WITH TopStations AS (
    SELECT 
        start_station_name,
        COUNT(*) AS total_rides
    FROM 
        combined_tripdata
    GROUP BY 
        start_station_name
    ORDER BY 
        total_rides DESC
    LIMIT 10
)
SELECT 
    ts.start_station_name,
    ts.total_rides,
    ct.member_casual,
    COUNT(ct.member_casual) AS rider_count
FROM 
    TopStations ts
JOIN 
    combined_tripdata ct
ON 
    ts.start_station_name = ct.start_station_name
GROUP BY 
    ts.start_station_name, ct.member_casual, ts.total_rides
ORDER BY 
    ts.total_rides DESC, ts.start_station_name;
"""

# Execute the query and fetch the results
top_stations = pd.read_sql(query, conn)

# Pivot the results for better visualization
pivot_table = top_stations.pivot(index='start_station_name', columns='member_casual', values='rider_count').fillna(0)
pivot_table['total_rides'] = pivot_table.sum(axis=1)
pivot_table = pivot_table.sort_values('total_rides', ascending=False)

# Plot the results
pivot_table[['casual', 'member']].plot(kind='bar', stacked=True, figsize=(12, 6))
plt.xlabel('Start Station Name')
plt.ylabel('Number of Riders')
plt.title('Top 10 Stations by Number of Riders (Casual vs Member)')
plt.legend(title='Rider Type')
plt.xticks(rotation=45, ha='right')
plt.grid(True)
plt.tight_layout()
plt.show()

### Summary

The season for the bike share satrts in March and peaks around July and August with members lasting longer into September. 
Casual riders tend to use the bike share on the weekends with members using the bike share during the week.
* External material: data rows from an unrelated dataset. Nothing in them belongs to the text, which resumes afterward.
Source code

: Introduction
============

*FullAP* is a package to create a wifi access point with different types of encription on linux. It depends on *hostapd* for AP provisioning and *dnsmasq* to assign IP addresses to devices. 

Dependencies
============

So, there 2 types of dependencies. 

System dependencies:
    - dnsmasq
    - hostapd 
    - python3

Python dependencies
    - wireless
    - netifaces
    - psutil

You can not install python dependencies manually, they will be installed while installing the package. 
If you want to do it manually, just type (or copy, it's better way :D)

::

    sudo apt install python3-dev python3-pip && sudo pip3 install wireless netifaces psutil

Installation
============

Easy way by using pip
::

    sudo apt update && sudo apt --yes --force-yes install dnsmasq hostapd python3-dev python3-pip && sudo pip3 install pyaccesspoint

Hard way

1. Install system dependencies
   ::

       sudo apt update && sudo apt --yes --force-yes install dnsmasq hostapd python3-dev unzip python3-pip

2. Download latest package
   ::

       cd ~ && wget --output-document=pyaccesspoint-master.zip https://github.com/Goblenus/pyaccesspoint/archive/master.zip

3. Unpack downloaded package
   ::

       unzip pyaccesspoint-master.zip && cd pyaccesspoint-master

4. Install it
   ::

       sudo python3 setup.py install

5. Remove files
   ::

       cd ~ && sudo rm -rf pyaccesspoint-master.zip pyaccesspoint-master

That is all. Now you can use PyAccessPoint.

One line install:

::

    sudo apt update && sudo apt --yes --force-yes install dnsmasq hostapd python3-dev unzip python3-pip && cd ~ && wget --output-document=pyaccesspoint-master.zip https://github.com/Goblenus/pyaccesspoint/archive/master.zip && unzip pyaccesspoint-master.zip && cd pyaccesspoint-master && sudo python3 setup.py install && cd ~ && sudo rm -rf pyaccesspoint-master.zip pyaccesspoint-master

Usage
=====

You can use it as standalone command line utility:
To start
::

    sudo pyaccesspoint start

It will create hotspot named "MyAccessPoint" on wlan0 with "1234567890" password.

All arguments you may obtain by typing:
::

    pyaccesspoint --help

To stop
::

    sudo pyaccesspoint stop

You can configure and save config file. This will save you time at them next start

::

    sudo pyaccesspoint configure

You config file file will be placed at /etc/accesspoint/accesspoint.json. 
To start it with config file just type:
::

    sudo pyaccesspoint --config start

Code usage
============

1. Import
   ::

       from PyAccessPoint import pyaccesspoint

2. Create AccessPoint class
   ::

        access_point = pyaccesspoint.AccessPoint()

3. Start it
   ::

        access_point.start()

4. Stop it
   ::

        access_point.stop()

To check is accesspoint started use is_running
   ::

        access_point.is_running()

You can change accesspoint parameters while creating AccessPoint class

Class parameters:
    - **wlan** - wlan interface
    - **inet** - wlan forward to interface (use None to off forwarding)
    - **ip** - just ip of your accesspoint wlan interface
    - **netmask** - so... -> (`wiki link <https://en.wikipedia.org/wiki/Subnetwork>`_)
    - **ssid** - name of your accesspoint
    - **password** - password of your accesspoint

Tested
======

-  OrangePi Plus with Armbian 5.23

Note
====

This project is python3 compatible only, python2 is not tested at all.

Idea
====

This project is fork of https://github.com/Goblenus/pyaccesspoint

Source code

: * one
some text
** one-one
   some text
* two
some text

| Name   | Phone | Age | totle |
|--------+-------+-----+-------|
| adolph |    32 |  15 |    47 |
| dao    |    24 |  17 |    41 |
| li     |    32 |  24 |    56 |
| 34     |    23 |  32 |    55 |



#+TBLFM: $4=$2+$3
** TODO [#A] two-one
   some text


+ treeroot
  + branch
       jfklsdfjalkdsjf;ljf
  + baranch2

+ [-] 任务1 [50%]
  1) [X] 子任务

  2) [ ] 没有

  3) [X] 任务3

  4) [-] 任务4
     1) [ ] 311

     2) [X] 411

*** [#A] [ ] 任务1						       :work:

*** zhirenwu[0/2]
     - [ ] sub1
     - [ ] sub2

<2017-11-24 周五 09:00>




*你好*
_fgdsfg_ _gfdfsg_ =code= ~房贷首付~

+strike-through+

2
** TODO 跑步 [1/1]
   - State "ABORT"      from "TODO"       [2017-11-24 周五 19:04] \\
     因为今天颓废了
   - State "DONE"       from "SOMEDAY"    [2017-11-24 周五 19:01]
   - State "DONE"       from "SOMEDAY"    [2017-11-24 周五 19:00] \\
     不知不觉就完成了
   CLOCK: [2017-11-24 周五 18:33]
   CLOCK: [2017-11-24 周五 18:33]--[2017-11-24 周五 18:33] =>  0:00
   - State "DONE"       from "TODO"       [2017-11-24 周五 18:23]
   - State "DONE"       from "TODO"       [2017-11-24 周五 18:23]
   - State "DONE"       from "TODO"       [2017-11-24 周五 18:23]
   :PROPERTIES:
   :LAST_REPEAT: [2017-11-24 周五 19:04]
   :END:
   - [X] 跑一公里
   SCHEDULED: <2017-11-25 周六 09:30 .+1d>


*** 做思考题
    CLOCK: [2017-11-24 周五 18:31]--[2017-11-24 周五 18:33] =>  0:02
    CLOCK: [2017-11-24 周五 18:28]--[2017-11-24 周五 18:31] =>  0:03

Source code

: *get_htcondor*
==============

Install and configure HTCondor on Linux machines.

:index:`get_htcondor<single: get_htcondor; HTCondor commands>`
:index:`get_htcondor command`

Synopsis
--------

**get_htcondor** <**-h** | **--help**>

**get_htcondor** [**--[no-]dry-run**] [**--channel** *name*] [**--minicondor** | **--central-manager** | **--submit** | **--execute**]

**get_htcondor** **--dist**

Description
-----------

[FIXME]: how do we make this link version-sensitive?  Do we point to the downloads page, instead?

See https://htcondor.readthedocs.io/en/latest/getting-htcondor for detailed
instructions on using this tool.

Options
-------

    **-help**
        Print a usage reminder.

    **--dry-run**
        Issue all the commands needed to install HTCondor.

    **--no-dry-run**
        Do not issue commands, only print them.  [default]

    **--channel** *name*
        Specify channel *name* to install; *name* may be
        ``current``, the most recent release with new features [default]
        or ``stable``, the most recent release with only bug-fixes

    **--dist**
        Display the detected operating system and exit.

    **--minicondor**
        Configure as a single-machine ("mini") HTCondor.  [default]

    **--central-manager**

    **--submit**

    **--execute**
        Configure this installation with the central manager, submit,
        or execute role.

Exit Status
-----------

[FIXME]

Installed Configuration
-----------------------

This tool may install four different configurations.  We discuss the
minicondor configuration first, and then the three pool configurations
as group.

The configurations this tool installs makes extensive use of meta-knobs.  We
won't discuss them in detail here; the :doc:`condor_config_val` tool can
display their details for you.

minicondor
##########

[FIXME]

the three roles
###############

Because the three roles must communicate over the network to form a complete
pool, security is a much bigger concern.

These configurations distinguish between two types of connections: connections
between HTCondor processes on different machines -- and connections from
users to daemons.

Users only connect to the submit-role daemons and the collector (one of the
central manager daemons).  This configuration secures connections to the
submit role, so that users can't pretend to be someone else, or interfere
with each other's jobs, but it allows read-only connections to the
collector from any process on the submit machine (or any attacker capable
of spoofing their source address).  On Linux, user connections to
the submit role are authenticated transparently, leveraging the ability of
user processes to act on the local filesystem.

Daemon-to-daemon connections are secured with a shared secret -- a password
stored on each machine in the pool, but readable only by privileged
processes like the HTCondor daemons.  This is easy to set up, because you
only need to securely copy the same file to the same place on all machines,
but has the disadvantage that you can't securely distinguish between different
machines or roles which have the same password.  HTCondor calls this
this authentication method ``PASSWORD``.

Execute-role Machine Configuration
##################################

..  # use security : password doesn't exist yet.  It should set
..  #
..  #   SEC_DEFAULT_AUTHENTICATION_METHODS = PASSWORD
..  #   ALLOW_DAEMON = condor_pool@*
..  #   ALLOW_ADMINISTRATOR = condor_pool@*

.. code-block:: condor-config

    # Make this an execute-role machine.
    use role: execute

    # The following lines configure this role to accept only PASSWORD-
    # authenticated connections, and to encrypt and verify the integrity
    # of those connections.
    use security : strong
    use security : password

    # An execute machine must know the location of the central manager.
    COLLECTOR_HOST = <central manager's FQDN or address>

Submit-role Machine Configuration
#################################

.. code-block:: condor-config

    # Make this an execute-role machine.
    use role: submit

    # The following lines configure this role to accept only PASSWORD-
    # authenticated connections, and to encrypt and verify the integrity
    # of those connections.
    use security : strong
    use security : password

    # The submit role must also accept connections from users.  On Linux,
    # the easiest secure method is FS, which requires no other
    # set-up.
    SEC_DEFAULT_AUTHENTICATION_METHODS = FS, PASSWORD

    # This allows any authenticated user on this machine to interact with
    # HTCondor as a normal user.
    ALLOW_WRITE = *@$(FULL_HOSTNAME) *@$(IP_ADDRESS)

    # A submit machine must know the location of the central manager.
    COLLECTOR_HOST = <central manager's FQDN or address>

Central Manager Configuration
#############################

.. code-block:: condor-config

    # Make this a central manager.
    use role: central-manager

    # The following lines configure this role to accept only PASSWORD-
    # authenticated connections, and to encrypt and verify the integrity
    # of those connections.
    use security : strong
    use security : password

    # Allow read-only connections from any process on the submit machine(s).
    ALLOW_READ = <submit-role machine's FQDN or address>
There are large areas for conversion at the #1 ranked station with 4000 casual rides taken from that station and 6000 membership rides. It looks like this area could be a good target area for commuters. Same with the #2 ranked station. 
There are twice as many membership riders as there are casual riders, showing a trend moving from casual riders to memberships. 
Both members and casual riders use electric bikes over classic bikes. With casual riders taking rides twice as long as members. 

### Recommendations 

Target Top 4 stations to convert casual members to memberships. Give discounted rate to commuters in that area for membership. Adverize in local businesses around top stations. Advertize in events around those areas.